(Activity 1): According to the Appwrite and Supabase comparison, what does Supabase use for its cloud function equivalent?
[Opening Text excerpt section]
Both are great products, here's my biased (obviously) way of choosing between them:

- Appwrite is really focused on a simplistic experience. If you check out our SDK documentation, we try to keep everything dead simple.

- Supabase allows more verbose control over their PostgreSQL instance, i.e. you're actually writing SQL and interacting through a SQL console. This might be your cup of tea. They also use Deno for their cloud function equivalent, which is cool if you love Deno.

I would say Supabase is more opinionated, we try to give more options. Neither is necessarily better, there are pros and cons that you can decide on.

Other than that, Appwrite does some things that I find special.

Appwrite is simple to self-host. Like really simple. Like a single line of Docker command simple:

docker run -it --rm \ --volume /var/run/docker.sock:/var/run/docker.sock \ --volume "$(pwd)"/appwrite:/usr/src/code/appwrite:rw \ --entrypoint="install" \ appwrite/appwrite:latest

This gives you the full Appwrite experience for local/dev environments and you only need a few more environment variables to be production-ready.

We try to make Appwrite agnostic to your tech stack. You can use or disable any of the services when self-hosting, saving resources on your precious servers. You can integrate with frontend, backend, or both, or just use a single service, like our function runtimes.

We support a ton of SDKs, and we're always adding more. Our vibrant community makes this possible.
[Closing Text excerpt section]
(Activity 2): Render the rows as a Markdown table with columns No and Line, starting at the first row and ending at the line containing "ble ! Moules marinières & Petit Chablis.", with both ends included and blank lines left out.
[Opening Data extracts section]
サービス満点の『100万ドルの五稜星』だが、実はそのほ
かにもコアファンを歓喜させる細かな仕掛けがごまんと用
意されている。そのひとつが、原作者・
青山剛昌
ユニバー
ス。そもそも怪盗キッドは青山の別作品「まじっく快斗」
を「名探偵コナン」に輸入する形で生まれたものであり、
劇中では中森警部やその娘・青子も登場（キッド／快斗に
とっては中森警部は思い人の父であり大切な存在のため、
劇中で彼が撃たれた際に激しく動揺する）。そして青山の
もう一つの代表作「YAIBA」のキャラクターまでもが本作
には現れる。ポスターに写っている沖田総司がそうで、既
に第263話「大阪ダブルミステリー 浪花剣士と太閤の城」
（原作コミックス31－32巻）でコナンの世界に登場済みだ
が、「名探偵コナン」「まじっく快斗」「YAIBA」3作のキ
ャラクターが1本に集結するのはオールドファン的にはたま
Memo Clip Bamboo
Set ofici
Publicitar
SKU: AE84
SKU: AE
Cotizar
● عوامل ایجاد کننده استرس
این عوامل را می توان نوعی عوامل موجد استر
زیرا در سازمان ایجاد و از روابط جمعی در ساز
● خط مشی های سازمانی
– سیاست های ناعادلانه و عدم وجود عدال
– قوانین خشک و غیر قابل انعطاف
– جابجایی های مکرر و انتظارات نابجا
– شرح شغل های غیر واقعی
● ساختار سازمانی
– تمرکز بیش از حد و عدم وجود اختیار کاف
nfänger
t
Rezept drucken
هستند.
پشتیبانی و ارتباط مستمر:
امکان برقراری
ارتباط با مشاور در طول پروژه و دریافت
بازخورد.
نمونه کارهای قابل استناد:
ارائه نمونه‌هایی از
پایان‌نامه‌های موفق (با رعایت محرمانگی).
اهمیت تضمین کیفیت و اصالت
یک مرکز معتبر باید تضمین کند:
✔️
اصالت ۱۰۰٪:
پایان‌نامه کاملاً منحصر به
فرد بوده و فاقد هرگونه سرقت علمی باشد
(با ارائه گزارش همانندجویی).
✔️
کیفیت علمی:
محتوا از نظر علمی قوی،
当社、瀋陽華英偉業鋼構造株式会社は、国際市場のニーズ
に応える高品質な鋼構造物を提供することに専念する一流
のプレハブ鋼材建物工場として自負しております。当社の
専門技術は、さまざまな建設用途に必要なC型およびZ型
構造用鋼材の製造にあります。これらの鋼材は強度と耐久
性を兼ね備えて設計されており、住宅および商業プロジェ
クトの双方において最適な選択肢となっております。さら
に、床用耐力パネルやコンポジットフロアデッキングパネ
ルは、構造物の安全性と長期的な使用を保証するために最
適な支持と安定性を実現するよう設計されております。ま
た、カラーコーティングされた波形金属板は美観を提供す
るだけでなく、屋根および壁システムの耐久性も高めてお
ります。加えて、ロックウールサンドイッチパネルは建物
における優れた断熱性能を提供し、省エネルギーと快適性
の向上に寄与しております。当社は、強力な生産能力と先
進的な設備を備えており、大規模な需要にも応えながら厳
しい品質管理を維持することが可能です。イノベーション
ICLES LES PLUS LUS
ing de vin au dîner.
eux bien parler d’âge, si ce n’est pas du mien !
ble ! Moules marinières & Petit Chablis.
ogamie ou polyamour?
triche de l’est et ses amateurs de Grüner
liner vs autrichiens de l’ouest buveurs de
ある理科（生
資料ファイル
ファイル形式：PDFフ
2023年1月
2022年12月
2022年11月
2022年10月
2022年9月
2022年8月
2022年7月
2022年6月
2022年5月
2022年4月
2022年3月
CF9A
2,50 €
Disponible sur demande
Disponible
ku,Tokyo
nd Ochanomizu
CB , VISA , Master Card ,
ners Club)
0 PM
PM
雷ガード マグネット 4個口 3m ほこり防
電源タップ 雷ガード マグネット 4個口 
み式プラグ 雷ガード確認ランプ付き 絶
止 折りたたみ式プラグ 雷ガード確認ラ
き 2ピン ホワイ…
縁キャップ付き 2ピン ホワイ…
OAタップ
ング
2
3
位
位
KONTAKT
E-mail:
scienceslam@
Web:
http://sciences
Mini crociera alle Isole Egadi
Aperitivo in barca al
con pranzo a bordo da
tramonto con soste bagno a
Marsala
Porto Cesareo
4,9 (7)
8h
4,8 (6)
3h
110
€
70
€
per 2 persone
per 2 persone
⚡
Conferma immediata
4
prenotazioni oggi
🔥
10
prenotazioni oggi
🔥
[Closing Data extracts section]
(Exercise solution 1): Deno

(Exercise solution 2):
| No | Line |
|---|---|
| 1 | サービス満点の『100万ドルの五稜星』だが、実はそのほ |
| 2 | かにもコアファンを歓喜させる細かな仕掛けがごまんと用 |
| 3 | 意されている。そのひとつが、原作者・ |
| 4 | 青山剛昌 |
| 5 | ユニバー |
| 6 | ス。そもそも怪盗キッドは青山の別作品「まじっく快斗」 |
| 7 | を「名探偵コナン」に輸入する形で生まれたものであり、 |
| 8 | 劇中では中森警部やその娘・青子も登場（キッド／快斗に |
| 9 | とっては中森警部は思い人の父であり大切な存在のため、 |
| 10 | 劇中で彼が撃たれた際に激しく動揺する）。そして青山の |
| 11 | もう一つの代表作「YAIBA」のキャラクターまでもが本作 |
| 12 | には現れる。ポスターに写っている沖田総司がそうで、既 |
| 13 | に第263話「大阪ダブルミステリー 浪花剣士と太閤の城」 |
| 14 | （原作コミックス31－32巻）でコナンの世界に登場済みだ |
| 15 | が、「名探偵コナン」「まじっく快斗」「YAIBA」3作のキ |
| 16 | ャラクターが1本に集結するのはオールドファン的にはたま |
| 17 | Memo Clip Bamboo |
| 18 | Set ofici |
| 19 | Publicitar |
| 20 | SKU: AE84 |
| 21 | SKU: AE |
| 22 | Cotizar |
| 23 | ● عوامل ایجاد کننده استرس |
| 24 | این عوامل را می توان نوعی عوامل موجد استر |
| 25 | زیرا در سازمان ایجاد و از روابط جمعی در ساز |
| 26 | ● خط مشی های سازمانی |
| 27 | – سیاست های ناعادلانه و عدم وجود عدال |
| 28 | – قوانین خشک و غیر قابل انعطاف |
| 29 | – جابجایی های مکرر و انتظارات نابجا |
| 30 | – شرح شغل های غیر واقعی |
| 31 | ● ساختار سازمانی |
| 32 | – تمرکز بیش از حد و عدم وجود اختیار کاف |
| 33 | nfänger |
| 34 | t |
| 35 | Rezept drucken |
| 36 | هستند. |
| 37 | پشتیبانی و ارتباط مستمر: |
| 38 | امکان برقراری |
| 39 | ارتباط با مشاور در طول پروژه و دریافت |
| 40 | بازخورد. |
| 41 | نمونه کارهای قابل استناد: |
| 42 | ارائه نمونه‌هایی از |
| 43 | پایان‌نامه‌های موفق (با رعایت محرمانگی). |
| 44 | اهمیت تضمین کیفیت و اصالت |
| 45 | یک مرکز معتبر باید تضمین کند: |
| 46 | ✔️ |
| 47 | اصالت ۱۰۰٪: |
| 48 | پایان‌نامه کاملاً منحصر به |
| 49 | فرد بوده و فاقد هرگونه سرقت علمی باشد |
| 50 | (با ارائه گزارش همانندجویی). |
| 51 | ✔️ |
| 52 | کیفیت علمی: |
| 53 | محتوا از نظر علمی قوی، |
| 54 | 当社、瀋陽華英偉業鋼構造株式会社は、国際市場のニーズ |
| 55 | に応える高品質な鋼構造物を提供することに専念する一流 |
| 56 | のプレハブ鋼材建物工場として自負しております。当社の |
| 57 | 専門技術は、さまざまな建設用途に必要なC型およびZ型 |
| 58 | 構造用鋼材の製造にあります。これらの鋼材は強度と耐久 |
| 59 | 性を兼ね備えて設計されており、住宅および商業プロジェ |
| 60 | クトの双方において最適な選択肢となっております。さら |
| 61 | に、床用耐力パネルやコンポジットフロアデッキングパネ |
| 62 | ルは、構造物の安全性と長期的な使用を保証するために最 |
| 63 | 適な支持と安定性を実現するよう設計されております。ま |
| 64 | た、カラーコーティングされた波形金属板は美観を提供す |
| 65 | るだけでなく、屋根および壁システムの耐久性も高めてお |
| 66 | ります。加えて、ロックウールサンドイッチパネルは建物 |
| 67 | における優れた断熱性能を提供し、省エネルギーと快適性 |
| 68 | の向上に寄与しております。当社は、強力な生産能力と先 |
| 69 | 進的な設備を備えており、大規模な需要にも応えながら厳 |
| 70 | しい品質管理を維持することが可能です。イノベーション |
| 71 | ICLES LES PLUS LUS |
| 72 | ing de vin au dîner. |
| 73 | eux bien parler d’âge, si ce n’est pas du mien ! |
| 74 | ble ! Moules marinières & Petit Chablis. |